In "Shadowmancer," Mr. Taylor turns the power of the occult celebrated in "Harry Potter" on its heels. Demurral is a sorcerer who uses witchcraft to carry out his devilish schemes. But Raphah (the name is from the Hebrew for "healer"), and the two teenagers who join up with him, Thomas and Kate, defeat Demurral through prayer and the intervention of a savior figure named Riathamus (a Latinizing of a fifth-century British word meaning king of kings.)

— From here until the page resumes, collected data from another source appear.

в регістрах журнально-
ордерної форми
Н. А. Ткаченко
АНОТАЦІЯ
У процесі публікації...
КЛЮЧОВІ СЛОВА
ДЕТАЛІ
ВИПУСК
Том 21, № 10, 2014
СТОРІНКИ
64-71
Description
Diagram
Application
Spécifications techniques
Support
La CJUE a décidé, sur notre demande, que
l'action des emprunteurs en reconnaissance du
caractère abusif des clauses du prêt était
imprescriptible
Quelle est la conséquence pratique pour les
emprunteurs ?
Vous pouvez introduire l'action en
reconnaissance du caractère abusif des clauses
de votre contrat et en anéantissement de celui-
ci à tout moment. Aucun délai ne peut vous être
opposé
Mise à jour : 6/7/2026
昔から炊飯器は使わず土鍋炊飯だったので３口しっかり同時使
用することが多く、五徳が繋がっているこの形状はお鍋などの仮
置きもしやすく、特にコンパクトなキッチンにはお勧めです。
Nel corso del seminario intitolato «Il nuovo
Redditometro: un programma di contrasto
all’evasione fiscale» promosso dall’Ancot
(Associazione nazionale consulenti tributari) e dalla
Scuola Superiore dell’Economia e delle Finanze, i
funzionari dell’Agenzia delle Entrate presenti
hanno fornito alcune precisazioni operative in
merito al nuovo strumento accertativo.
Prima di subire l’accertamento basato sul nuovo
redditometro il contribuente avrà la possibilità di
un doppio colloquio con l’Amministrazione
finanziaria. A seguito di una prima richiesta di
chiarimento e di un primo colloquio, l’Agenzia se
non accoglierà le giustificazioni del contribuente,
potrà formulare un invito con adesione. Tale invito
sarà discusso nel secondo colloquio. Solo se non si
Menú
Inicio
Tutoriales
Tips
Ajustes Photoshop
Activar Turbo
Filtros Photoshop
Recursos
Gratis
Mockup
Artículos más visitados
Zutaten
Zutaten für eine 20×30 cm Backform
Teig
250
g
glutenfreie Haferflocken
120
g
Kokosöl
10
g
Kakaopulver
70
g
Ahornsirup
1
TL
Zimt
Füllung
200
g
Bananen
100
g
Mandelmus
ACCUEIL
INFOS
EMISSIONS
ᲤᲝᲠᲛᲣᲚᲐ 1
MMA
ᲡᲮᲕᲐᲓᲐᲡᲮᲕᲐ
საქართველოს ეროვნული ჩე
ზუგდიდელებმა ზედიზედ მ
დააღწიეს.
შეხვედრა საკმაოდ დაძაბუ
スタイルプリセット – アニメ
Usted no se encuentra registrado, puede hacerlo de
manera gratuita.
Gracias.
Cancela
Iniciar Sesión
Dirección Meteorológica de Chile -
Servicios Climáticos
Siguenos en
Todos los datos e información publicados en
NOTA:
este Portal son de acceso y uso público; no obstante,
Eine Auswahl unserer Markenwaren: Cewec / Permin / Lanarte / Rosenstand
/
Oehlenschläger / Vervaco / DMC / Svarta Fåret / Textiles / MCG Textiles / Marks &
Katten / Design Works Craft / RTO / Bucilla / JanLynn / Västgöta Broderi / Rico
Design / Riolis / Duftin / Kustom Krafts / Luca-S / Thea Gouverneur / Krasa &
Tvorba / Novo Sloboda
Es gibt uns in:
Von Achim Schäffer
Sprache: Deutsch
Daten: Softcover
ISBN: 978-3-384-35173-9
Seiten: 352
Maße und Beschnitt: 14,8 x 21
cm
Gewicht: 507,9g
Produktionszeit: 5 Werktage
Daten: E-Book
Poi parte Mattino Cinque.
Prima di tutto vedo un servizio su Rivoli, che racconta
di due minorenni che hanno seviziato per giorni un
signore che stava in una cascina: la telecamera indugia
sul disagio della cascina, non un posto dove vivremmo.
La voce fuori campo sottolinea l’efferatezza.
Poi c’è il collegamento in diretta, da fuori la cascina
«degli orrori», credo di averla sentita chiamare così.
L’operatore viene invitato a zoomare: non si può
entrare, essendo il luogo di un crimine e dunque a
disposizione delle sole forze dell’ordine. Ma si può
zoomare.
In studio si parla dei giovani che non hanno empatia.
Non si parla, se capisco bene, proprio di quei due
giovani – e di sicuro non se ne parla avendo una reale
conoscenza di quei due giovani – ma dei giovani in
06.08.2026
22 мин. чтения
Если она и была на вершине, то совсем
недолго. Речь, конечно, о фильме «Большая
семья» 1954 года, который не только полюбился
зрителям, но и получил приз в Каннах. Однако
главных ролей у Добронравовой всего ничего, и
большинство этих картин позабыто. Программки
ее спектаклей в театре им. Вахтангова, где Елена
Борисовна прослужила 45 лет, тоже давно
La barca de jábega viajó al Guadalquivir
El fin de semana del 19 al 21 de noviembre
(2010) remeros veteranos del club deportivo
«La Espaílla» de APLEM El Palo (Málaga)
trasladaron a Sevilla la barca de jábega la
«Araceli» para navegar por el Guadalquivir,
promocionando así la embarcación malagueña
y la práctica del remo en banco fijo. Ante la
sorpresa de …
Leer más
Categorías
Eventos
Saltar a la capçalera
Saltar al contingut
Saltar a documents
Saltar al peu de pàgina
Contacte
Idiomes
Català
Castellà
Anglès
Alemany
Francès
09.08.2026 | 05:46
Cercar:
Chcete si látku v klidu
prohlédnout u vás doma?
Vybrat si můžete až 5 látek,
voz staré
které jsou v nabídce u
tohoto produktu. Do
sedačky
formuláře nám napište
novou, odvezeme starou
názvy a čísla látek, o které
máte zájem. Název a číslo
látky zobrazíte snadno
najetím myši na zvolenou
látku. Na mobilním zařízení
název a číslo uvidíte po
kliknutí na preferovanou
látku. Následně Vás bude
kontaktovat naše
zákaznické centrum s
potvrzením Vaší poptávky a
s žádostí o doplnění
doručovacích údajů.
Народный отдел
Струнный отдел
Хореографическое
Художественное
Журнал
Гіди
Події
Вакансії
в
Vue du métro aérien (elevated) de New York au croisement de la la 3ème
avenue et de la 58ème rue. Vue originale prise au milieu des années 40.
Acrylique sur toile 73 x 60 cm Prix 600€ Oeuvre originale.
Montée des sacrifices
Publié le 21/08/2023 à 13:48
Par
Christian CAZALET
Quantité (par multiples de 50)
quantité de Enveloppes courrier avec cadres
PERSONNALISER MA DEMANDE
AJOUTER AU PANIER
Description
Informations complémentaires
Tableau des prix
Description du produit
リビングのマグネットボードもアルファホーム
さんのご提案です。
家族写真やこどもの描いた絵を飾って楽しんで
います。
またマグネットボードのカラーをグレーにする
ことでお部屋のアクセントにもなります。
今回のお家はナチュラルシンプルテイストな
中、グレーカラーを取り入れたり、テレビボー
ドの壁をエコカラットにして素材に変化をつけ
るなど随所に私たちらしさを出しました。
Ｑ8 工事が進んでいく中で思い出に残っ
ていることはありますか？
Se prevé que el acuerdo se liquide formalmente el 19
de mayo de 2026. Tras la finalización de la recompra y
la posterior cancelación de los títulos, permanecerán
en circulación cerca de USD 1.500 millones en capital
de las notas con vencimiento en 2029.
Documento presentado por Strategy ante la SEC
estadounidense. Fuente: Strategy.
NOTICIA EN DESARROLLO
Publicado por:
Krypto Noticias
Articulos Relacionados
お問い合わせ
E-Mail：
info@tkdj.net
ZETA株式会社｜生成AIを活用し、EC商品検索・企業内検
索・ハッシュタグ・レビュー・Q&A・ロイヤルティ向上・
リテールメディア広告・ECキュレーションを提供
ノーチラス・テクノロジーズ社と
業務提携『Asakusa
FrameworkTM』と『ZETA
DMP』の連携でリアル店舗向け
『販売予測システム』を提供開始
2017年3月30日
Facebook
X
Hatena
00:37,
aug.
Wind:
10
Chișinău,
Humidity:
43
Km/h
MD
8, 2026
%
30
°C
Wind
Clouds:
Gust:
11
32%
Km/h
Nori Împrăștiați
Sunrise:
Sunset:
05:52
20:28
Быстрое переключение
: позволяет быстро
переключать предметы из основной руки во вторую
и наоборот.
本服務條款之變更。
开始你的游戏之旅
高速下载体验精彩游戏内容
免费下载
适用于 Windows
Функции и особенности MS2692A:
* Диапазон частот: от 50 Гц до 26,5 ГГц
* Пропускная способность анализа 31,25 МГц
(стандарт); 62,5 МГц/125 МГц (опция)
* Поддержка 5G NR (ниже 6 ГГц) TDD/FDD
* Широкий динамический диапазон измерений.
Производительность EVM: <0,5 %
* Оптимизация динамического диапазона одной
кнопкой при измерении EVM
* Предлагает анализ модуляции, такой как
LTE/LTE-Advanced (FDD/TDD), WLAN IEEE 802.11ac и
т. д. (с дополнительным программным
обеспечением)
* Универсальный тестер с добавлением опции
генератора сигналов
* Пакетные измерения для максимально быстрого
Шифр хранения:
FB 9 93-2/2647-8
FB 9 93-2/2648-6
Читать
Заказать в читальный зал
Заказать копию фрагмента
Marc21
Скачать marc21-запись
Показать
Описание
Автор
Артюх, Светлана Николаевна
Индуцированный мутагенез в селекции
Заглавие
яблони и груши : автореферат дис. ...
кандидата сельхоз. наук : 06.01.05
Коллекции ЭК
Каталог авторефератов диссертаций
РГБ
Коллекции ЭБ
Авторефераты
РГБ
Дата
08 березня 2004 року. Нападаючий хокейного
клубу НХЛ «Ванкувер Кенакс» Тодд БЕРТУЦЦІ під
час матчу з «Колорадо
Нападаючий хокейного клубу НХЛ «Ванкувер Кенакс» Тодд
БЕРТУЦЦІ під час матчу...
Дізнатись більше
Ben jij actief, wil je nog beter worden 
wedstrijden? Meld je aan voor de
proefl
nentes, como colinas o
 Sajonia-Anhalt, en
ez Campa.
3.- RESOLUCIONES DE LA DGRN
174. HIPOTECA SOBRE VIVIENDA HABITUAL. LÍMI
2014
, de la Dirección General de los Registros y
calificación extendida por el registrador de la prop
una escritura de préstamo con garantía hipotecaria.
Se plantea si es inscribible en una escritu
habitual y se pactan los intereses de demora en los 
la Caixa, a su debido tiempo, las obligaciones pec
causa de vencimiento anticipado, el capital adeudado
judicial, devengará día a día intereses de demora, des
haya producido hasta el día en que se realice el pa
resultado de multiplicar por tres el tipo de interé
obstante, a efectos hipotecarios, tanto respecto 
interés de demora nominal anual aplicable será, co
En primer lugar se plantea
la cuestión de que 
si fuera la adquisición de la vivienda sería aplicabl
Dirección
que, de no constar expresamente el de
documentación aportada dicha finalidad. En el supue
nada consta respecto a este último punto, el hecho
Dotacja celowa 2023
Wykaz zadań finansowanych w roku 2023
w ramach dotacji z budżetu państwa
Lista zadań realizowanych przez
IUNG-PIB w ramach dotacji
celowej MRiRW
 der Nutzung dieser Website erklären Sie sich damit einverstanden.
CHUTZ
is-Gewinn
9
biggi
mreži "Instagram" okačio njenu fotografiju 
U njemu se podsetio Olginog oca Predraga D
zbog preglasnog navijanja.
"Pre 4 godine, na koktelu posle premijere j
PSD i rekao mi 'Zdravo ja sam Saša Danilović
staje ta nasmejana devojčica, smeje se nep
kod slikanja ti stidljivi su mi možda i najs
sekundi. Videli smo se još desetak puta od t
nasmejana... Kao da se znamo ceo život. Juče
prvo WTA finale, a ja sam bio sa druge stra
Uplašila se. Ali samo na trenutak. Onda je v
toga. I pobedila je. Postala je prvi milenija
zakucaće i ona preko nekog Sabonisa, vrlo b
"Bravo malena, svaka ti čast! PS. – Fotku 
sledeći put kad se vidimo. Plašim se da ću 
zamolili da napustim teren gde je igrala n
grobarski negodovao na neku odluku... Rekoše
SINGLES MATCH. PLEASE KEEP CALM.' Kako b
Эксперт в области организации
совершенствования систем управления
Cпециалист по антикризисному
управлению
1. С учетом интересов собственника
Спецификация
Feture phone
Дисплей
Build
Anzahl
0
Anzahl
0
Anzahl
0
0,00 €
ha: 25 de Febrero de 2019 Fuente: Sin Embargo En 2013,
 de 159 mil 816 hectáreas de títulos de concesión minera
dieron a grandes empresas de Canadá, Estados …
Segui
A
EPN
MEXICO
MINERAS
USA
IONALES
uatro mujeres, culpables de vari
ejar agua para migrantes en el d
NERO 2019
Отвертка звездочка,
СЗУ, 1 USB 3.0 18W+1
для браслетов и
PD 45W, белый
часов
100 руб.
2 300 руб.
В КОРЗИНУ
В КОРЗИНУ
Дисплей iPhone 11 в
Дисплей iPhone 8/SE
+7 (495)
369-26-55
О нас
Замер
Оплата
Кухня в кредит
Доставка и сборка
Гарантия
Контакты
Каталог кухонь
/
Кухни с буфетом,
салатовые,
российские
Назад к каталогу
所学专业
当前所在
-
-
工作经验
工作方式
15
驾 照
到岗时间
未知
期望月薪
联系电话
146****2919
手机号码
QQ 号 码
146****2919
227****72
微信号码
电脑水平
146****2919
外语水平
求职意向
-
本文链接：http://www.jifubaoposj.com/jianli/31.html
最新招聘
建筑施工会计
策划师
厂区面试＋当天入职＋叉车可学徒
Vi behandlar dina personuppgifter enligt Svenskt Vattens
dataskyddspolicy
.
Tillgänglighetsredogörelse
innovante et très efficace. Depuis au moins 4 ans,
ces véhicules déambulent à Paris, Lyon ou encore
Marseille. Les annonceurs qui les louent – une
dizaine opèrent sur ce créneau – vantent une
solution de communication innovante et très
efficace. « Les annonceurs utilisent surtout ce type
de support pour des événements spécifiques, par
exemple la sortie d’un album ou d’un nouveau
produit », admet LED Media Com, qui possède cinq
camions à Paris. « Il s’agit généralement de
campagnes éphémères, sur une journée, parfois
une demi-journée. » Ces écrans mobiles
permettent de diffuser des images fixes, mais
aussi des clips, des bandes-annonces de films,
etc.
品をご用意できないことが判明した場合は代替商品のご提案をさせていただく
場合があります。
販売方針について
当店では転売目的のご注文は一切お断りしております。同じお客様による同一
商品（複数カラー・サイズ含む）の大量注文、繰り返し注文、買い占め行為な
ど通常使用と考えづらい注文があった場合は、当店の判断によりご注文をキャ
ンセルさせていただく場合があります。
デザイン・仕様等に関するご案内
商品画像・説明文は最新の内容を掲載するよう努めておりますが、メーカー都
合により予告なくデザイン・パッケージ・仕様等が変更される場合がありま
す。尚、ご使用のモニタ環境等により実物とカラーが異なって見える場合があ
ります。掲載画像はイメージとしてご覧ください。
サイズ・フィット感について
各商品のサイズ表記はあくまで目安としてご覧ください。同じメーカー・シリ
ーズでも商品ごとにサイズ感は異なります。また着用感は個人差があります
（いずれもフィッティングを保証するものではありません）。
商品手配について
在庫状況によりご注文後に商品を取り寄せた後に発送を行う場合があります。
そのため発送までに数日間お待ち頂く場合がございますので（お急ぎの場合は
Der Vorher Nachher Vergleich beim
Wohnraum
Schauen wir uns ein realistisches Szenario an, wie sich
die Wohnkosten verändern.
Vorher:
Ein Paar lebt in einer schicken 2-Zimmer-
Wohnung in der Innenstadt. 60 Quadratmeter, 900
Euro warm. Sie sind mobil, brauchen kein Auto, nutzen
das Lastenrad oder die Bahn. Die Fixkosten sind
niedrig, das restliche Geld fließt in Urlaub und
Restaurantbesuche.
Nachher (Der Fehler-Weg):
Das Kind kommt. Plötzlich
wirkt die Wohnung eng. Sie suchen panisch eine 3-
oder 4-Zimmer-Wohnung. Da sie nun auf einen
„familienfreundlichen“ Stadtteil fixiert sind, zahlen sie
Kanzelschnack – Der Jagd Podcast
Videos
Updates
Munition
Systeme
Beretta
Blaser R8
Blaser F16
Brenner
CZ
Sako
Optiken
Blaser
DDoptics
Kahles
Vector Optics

In writing the book, Mr. Taylor said he wanted to emulate the adventure tales of Robert Louis Stevenson. It took him eight months to finish, he said. He sent it to an on-line editorial service, but got back a nasty letter, he said. He figured it would never be published, so he sold his Yamaha and used the money to print 2,500 copies himself. Another parishioner sent a copy to her uncle, David Reynolds, one of the founders of Bloomsbury, publisher of "Harry Potter" in Britain. Mr. Reynolds sent Mr. Taylor a letter predicting it would be a best seller, and the name of an agent.

Faber & Faber bought the book for about $13,000; later he made a three-book deal with Putnam's for $500,000. The sequel, "Wormwood," from the falling star in the Book of Revelation, is about a comet hitting 18th-century London and a kabbalist, an angel and a servant girl who set out to save the city.

The film rights were optioned by Lisa Marie Butkiewicz, of Fortitude Films, a leader of Women Influencing the Nation, formed to support Mel Gibson's "Passion of the Christ," which was criticized for being anti-Semitic.

"It is my hope that Mel Gibson would direct the film," Mr. Taylor said. Fortitude has just sold the rights to Universal for $6.2 million, and has also taken an option on "Wormwood."

He is now at work on the third book, "Tersias," about a boy whose mother blinds him so that he can become a beggar. The boy has the gift of prophecy, and "all sorts of elements want him," Mr. Taylor said.

Mr. Taylor has resigned his church post, but will remain an itinerant vicar. He has moved out of his shabby vicarage into a four-bedroom home near Scarborough that he describes as modest. And he will still tithe 10 percent of his income to the Church.

"Oh yes," Mr. Taylor said, "I'm a 10 percenter."